Most people have assumed this is just the way it has to be.

Not anymore.

NASCAR fans got a taste last Saturday of something that TNT called “Wide Open Coverage.” It’s basically a split screen with commercials on one side and the continuing race action on the other. This isn’t new to IndyCar fans, but NASCAR fans got to see it for only the second time last Saturday. The first time was a year ago.

The show wasn’t entirely “wide open.” TNT still cut to 17 minutes of full-screen commercials. But it was a vast improvement and should put pressure on the networks to make it permanent.

It has to be a better deal for the companies paying for the ads. The content of the commercials is probably consumed to a much larger degree by fans who don’t want to miss the action. With standard commercials, it’s a signal to take a bathroom break or go make a sandwich.

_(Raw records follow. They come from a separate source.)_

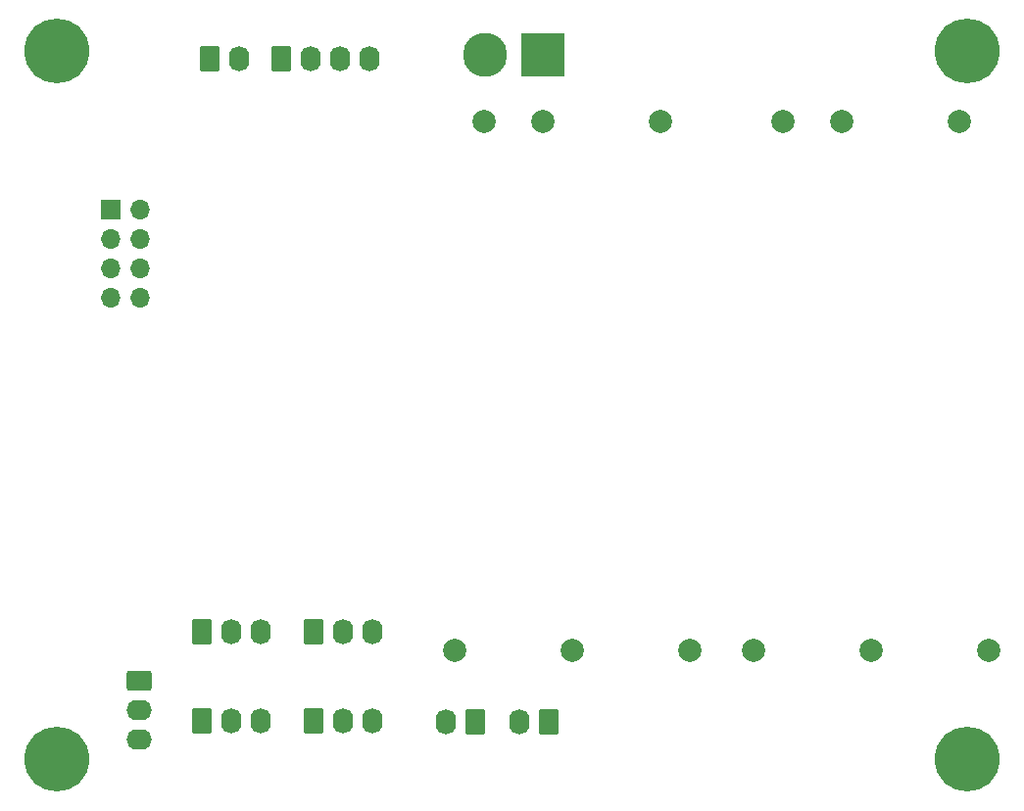
<source format=gbr>
%TF.GenerationSoftware,KiCad,Pcbnew,6.0.4-6f826c9f35~116~ubuntu20.04.1*%
%TF.CreationDate,2022-05-18T13:41:16+03:00*%
%TF.ProjectId,oskar_head_rev1,6f736b61-725f-4686-9561-645f72657631,rev?*%
%TF.SameCoordinates,Original*%
%TF.FileFunction,Soldermask,Bot*%
%TF.FilePolarity,Negative*%
%FSLAX46Y46*%
G04 Gerber Fmt 4.6, Leading zero omitted, Abs format (unit mm)*
G04 Created by KiCad (PCBNEW 6.0.4-6f826c9f35~116~ubuntu20.04.1) date 2022-05-18 13:41:16*
%MOMM*%
%LPD*%
G01*
G04 APERTURE LIST*
G04 Aperture macros list*
%AMRoundRect*
0 Rectangle with rounded corners*
0 $1 Rounding radius*
0 $2 $3 $4 $5 $6 $7 $8 $9 X,Y pos of 4 corners*
0 Add a 4 corners polygon primitive as box body*
4,1,4,$2,$3,$4,$5,$6,$7,$8,$9,$2,$3,0*
0 Add four circle primitives for the rounded corners*
1,1,$1+$1,$2,$3*
1,1,$1+$1,$4,$5*
1,1,$1+$1,$6,$7*
1,1,$1+$1,$8,$9*
0 Add four rect primitives between the rounded corners*
20,1,$1+$1,$2,$3,$4,$5,0*
20,1,$1+$1,$4,$5,$6,$7,0*
20,1,$1+$1,$6,$7,$8,$9,0*
20,1,$1+$1,$8,$9,$2,$3,0*%
G04 Aperture macros list end*
%ADD10RoundRect,0.250000X-0.845000X0.620000X-0.845000X-0.620000X0.845000X-0.620000X0.845000X0.620000X0*%
%ADD11O,2.190000X1.740000*%
%ADD12C,2.000000*%
%ADD13C,3.600000*%
%ADD14C,5.600000*%
%ADD15RoundRect,0.250000X-0.620000X-0.845000X0.620000X-0.845000X0.620000X0.845000X-0.620000X0.845000X0*%
%ADD16O,1.740000X2.190000*%
%ADD17RoundRect,0.250000X0.620000X0.845000X-0.620000X0.845000X-0.620000X-0.845000X0.620000X-0.845000X0*%
%ADD18R,1.700000X1.700000*%
%ADD19O,1.700000X1.700000*%
%ADD20R,3.800000X3.800000*%
%ADD21C,3.800000*%
G04 APERTURE END LIST*
D10*
%TO.C,J5*%
X121138000Y-105054400D03*
D11*
X121138000Y-107594400D03*
X121138000Y-110134400D03*
%TD*%
D12*
%TO.C,U3*%
X166217600Y-56743600D03*
X156057600Y-56743600D03*
X150977600Y-56743600D03*
X148437600Y-102463600D03*
X158597600Y-102463600D03*
X168757600Y-102463600D03*
%TD*%
D13*
%TO.C,H2*%
X114046000Y-50647600D03*
D14*
X114046000Y-50647600D03*
%TD*%
D15*
%TO.C,M1*%
X136270440Y-100807200D03*
D16*
X138810440Y-100807200D03*
X141350440Y-100807200D03*
%TD*%
D17*
%TO.C,J3*%
X156565600Y-108661200D03*
D16*
X154025600Y-108661200D03*
%TD*%
D15*
%TO.C,M3*%
X136270440Y-108559600D03*
D16*
X138810440Y-108559600D03*
X141350440Y-108559600D03*
%TD*%
D15*
%TO.C,J7*%
X127249290Y-51318250D03*
D16*
X129789290Y-51318250D03*
%TD*%
D17*
%TO.C,J4*%
X150215600Y-108661200D03*
D16*
X147675600Y-108661200D03*
%TD*%
D15*
%TO.C,M4*%
X126618440Y-100807200D03*
D16*
X129158440Y-100807200D03*
X131698440Y-100807200D03*
%TD*%
D14*
%TO.C,H4*%
X192684400Y-50647600D03*
D13*
X192684400Y-50647600D03*
%TD*%
D14*
%TO.C,H1*%
X114046000Y-111861600D03*
D13*
X114046000Y-111861600D03*
%TD*%
D15*
%TO.C,M2*%
X126567640Y-108559600D03*
D16*
X129107640Y-108559600D03*
X131647640Y-108559600D03*
%TD*%
D18*
%TO.C,J1*%
X118717945Y-64338450D03*
D19*
X121257945Y-64338450D03*
X118717945Y-66878450D03*
X121257945Y-66878450D03*
X118717945Y-69418450D03*
X121257945Y-69418450D03*
X118717945Y-71958450D03*
X121257945Y-71958450D03*
%TD*%
D14*
%TO.C,H3*%
X192684400Y-111861600D03*
D13*
X192684400Y-111861600D03*
%TD*%
D20*
%TO.C,J2*%
X156006800Y-50952400D03*
D21*
X151006800Y-50952400D03*
%TD*%
D15*
%TO.C,J6*%
X133476440Y-51308000D03*
D16*
X136016440Y-51308000D03*
X138556440Y-51308000D03*
X141096440Y-51308000D03*
%TD*%
D12*
%TO.C,U4*%
X192019200Y-56743600D03*
X181859200Y-56743600D03*
X176779200Y-56743600D03*
X174239200Y-102463600D03*
X184399200Y-102463600D03*
X194559200Y-102463600D03*
%TD*%
M02*

</source>
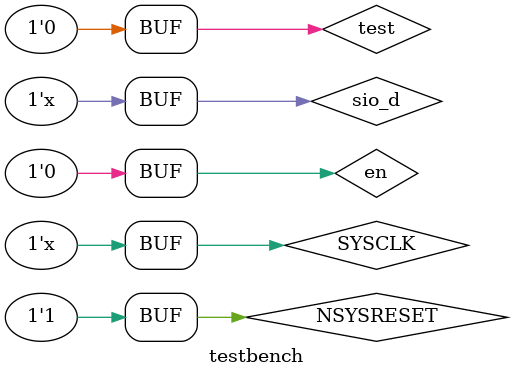
<source format=v>

`timescale 1ns/100ps

module testbench;

parameter SYSCLK_PERIOD = 100;// 10MHZ

reg SYSCLK;
reg NSYSRESET;

initial
begin
    SYSCLK = 1'b0;
    NSYSRESET = 1'b0;
end

initial
begin
    #(SYSCLK_PERIOD * 10 )
        NSYSRESET = 1'b1;
end

always @(SYSCLK)
    #(SYSCLK_PERIOD / 2.0) SYSCLK <= !SYSCLK;

    
wire sio_c;
wire led1;
wire led2;
wire xclk;
wire sio_d;

reg en;
reg test;

sccb_design sccb_design_0 (
    .DEVRST_N(NSYSRESET),
    .sio_c(sio_c),
    .led1(led1),
    .led2(led2),
    .xclk(xclk),
    .sio_d(sio_d)
);

assign sio_d = (en)? test : 1'bz;

initial begin
    en = 0;
    #554470;
    en = 1;
    test = 0;
    #10000; test = 1;
    #10000; test = 1;
    #10000; test = 1;
    #10000; test = 0;
    #10000; test = 1;
    #10000; test = 1;
    #10000; test = 0;
    #12000; en = 0;
end

endmodule


</source>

Those who watch the race on TiVo just hit fast forward.

The networks say it is cost-prohibitive to do this all the time. They need to find a way.

As the nation’s economy circles the drain and gas prices escalate, NASCAR has come down with a case of Empty Seat Syndrome. Fans are parking themselves on the couch and driving up NASCAR’s TV ratings, so making this work shouldn’t be rocket science.